* Task directions
Show every line of the records that contains the string "context", copied in full.

-- Start of Provided entries --

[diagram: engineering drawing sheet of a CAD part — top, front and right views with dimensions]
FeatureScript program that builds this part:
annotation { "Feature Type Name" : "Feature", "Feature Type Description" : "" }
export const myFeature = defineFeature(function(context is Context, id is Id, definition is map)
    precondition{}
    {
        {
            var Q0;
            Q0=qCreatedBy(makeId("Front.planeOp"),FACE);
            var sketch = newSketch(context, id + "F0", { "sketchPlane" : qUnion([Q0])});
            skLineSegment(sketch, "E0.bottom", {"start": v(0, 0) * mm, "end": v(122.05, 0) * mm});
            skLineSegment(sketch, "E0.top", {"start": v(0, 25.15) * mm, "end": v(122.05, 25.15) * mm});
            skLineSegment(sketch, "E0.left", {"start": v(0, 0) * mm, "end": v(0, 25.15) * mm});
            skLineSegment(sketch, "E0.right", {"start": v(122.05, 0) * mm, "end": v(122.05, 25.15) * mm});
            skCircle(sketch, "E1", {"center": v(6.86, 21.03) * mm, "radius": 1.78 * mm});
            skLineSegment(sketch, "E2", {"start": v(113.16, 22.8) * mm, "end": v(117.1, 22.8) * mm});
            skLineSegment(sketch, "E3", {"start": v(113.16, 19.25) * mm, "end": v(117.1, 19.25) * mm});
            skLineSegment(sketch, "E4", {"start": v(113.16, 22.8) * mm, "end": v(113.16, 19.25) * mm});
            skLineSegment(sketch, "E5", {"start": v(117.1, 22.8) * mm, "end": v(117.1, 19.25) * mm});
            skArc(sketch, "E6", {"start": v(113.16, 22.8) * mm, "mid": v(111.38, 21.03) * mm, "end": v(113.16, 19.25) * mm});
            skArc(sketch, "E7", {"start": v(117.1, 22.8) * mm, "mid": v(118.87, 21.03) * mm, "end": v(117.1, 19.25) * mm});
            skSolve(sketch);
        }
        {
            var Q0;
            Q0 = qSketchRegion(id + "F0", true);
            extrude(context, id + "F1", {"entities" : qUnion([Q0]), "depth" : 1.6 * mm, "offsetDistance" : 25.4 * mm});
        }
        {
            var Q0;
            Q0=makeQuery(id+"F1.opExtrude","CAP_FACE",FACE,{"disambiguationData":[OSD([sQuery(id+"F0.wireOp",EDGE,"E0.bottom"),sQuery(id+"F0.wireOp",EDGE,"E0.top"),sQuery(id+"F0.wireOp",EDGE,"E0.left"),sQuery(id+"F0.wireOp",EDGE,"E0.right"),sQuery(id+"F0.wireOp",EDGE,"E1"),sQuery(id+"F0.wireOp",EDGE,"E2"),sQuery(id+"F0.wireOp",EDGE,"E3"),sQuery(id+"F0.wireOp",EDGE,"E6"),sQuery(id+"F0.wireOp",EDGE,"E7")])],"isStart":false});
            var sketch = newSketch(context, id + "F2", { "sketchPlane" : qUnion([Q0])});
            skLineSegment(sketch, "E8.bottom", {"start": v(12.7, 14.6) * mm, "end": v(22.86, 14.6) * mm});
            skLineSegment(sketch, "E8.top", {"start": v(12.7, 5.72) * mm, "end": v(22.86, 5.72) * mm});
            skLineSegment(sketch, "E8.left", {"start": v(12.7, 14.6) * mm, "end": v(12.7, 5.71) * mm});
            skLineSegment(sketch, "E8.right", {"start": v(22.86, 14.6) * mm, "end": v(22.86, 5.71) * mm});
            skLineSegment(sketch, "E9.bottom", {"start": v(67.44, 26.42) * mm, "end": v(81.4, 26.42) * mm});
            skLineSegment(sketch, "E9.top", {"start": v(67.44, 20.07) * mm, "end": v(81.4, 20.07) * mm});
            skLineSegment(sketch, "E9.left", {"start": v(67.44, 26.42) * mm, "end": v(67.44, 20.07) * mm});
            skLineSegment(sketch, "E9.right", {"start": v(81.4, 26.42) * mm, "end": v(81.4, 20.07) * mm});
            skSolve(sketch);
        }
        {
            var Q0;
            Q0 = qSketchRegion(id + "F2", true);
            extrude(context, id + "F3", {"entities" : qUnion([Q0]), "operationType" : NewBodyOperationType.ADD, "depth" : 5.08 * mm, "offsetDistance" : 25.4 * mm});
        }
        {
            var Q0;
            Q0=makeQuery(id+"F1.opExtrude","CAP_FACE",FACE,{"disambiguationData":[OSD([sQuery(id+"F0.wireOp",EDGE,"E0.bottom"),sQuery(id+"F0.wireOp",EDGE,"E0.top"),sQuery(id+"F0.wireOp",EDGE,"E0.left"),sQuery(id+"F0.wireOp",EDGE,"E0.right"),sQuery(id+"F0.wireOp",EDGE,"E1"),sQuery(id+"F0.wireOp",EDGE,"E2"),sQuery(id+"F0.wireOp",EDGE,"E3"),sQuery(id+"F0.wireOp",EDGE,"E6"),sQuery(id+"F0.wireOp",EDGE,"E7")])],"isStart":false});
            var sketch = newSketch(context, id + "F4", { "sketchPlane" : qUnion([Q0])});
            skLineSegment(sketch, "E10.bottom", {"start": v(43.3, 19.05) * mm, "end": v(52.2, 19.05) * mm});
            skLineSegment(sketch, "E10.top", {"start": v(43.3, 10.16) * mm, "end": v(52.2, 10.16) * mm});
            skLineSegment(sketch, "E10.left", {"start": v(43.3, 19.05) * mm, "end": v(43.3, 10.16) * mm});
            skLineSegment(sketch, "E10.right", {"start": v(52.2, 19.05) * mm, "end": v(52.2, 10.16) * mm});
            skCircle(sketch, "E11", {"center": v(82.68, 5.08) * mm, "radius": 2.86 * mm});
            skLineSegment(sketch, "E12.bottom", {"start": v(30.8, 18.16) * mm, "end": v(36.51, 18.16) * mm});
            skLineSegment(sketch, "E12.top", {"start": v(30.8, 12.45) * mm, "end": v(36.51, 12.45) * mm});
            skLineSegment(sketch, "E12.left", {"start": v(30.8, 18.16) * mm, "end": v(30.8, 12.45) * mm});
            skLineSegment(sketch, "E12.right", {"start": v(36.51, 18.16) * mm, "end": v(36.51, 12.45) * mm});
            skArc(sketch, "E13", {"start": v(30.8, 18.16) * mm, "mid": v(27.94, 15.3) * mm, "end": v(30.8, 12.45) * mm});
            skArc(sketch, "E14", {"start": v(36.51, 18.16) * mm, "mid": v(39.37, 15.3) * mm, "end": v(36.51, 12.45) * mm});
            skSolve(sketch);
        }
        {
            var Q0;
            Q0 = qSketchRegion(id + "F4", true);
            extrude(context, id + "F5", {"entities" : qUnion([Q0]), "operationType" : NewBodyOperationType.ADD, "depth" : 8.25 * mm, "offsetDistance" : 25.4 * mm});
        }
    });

-- End of Provided entries --

* Response
export const myFeature = defineFeature(function(context is Context, id is Id, definition is map)
            var sketch = newSketch(context, id + "F0", { "sketchPlane" : qUnion([Q0])});
            extrude(context, id + "F1", {"entities" : qUnion([Q0]), "depth" : 1.6 * mm, "offsetDistance" : 25.4 * mm});
            var sketch = newSketch(context, id + "F2", { "sketchPlane" : qUnion([Q0])});
            extrude(context, id + "F3", {"entities" : qUnion([Q0]), "operationType" : NewBodyOperationType.ADD, "depth" : 5.08 * mm, "offsetDistance" : 25.4 * mm});
            var sketch = newSketch(context, id + "F4", { "sketchPlane" : qUnion([Q0])});
            extrude(context, id + "F5", {"entities" : qUnion([Q0]), "operationType" : NewBodyOperationType.ADD, "depth" : 8.25 * mm, "offsetDistance" : 25.4 * mm});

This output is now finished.